Collected data
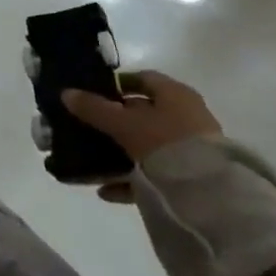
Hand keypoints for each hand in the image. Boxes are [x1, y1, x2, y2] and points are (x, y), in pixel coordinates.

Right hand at [62, 72, 220, 201]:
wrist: (209, 195)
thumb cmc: (165, 142)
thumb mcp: (124, 124)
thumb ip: (95, 109)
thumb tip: (66, 93)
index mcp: (175, 94)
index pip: (143, 79)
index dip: (118, 84)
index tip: (94, 93)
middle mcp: (186, 116)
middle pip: (144, 114)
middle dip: (115, 121)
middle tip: (89, 128)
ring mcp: (191, 148)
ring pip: (147, 145)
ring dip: (121, 153)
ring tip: (93, 162)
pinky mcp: (191, 178)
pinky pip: (154, 174)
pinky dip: (130, 180)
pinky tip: (106, 191)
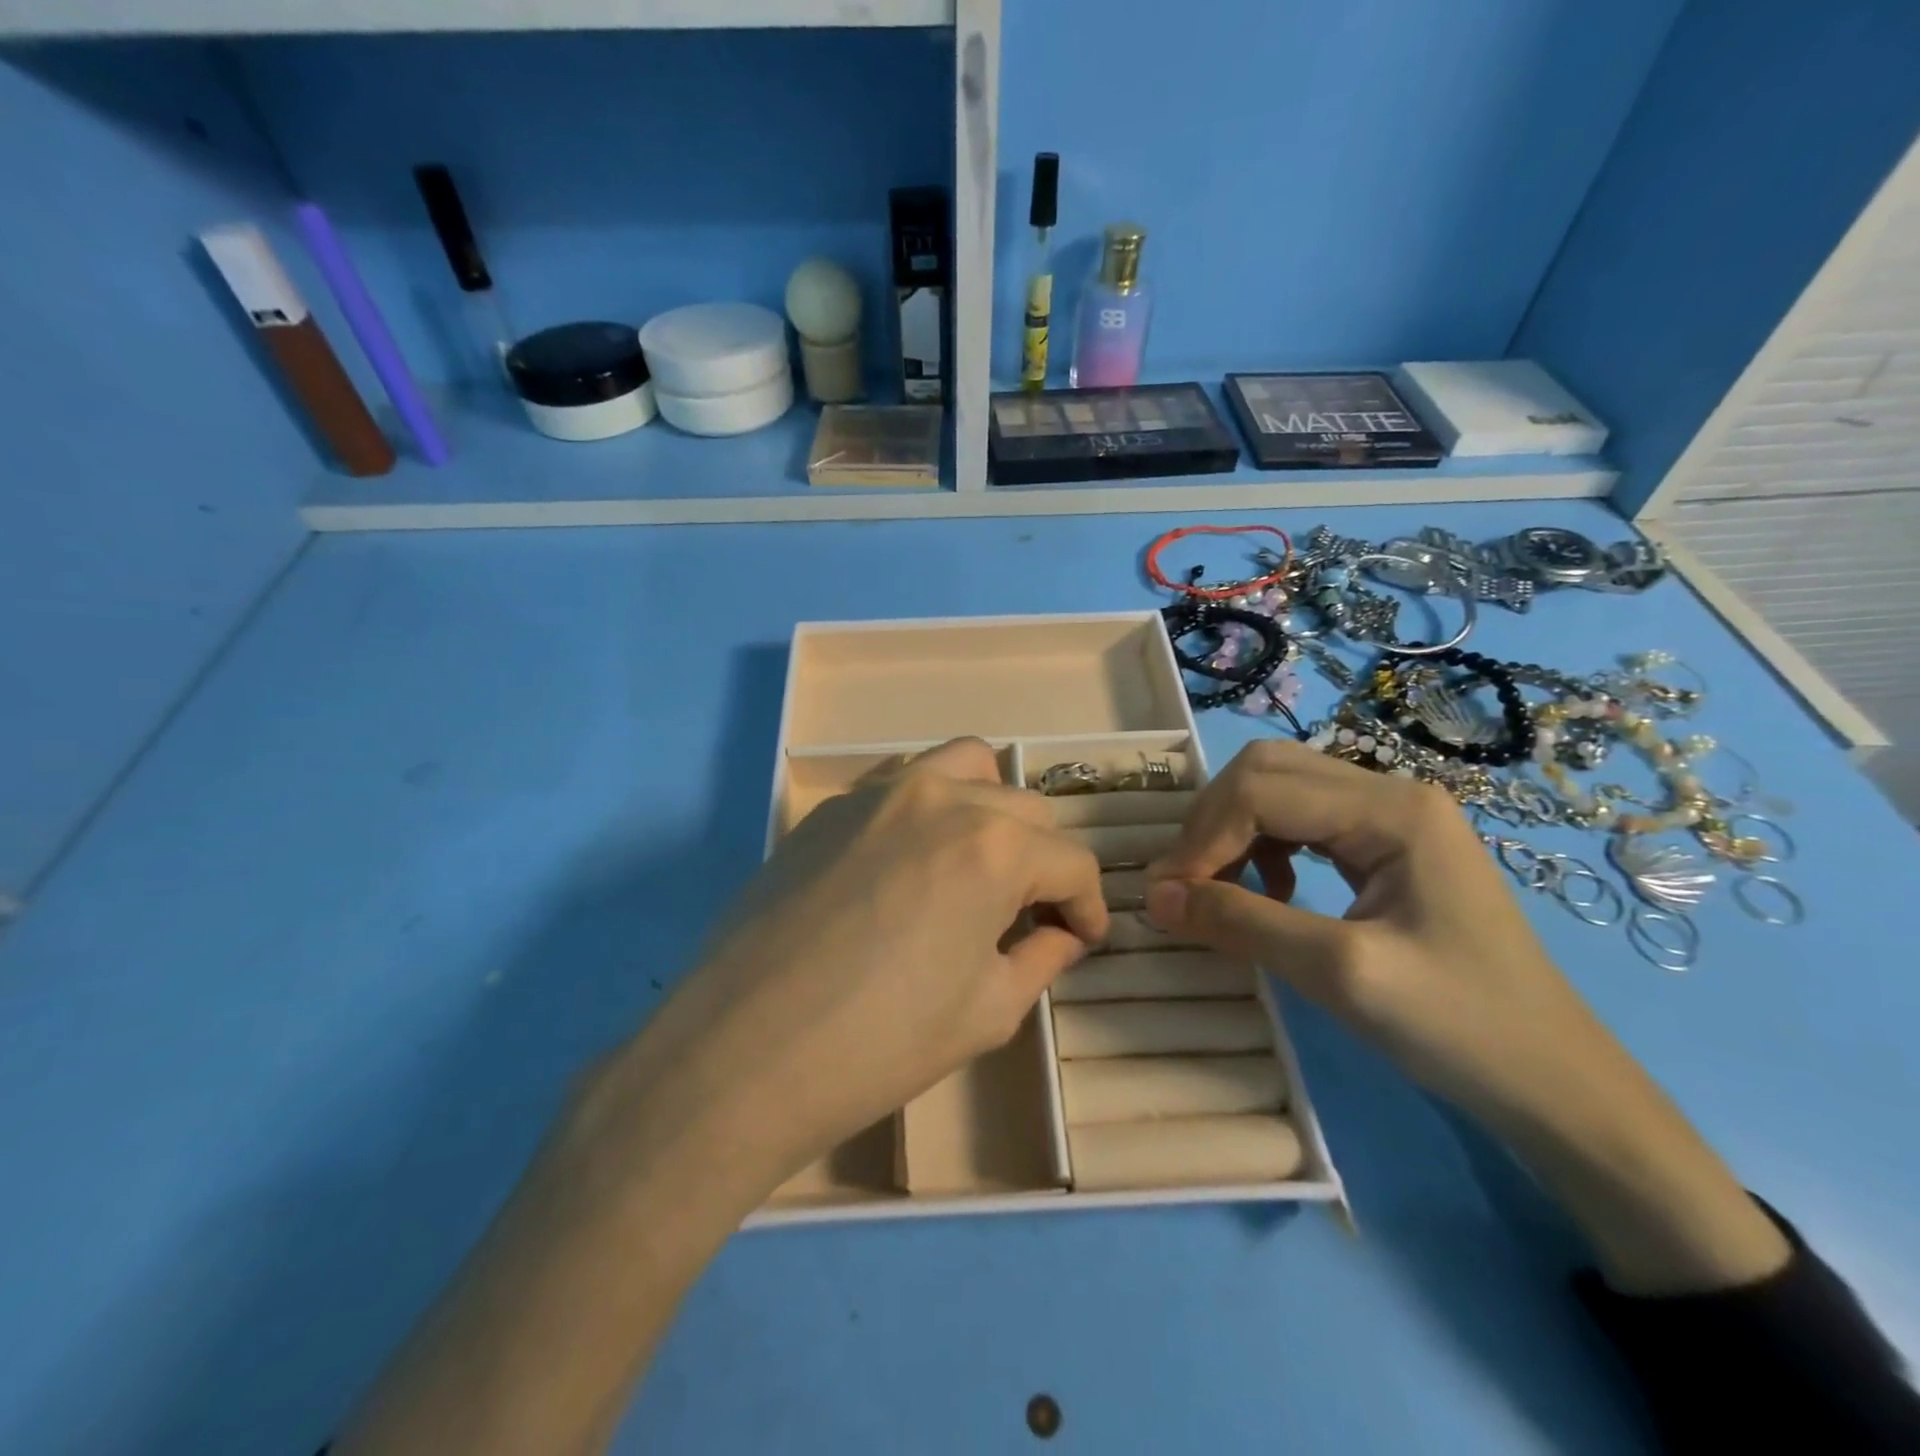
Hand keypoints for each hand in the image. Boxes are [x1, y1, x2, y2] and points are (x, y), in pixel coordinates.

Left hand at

■ **WORK ORDER**
"pinky mcp: (191, 178)" marks the last line to keep. Retype every line from the start of the entries through that one, exactly, and drop the pictures.

■ **SOLUTION**
Hand keypoints for each hand in the image. Boxes are [x1, y1, x2, y2] and points are (x, y), in pixel coordinates.

Right hand at [62, 72, 220, 201]:
wrist: (209, 195)
thumb cmc: (165, 142)
thumb mcp: (124, 124)
thumb ip: (95, 109)
thumb tip: (66, 93)
index mcp: (175, 94)
index pip: (143, 79)
index dip: (118, 84)
index tip: (94, 93)
middle mcp: (186, 116)
middle pip: (144, 114)
middle dip: (115, 121)
middle tip: (89, 128)
ring mcp: (191, 148)
ring pip: (147, 145)
ring dip: (121, 153)
ring tip: (93, 162)
pinky mcp: (191, 178)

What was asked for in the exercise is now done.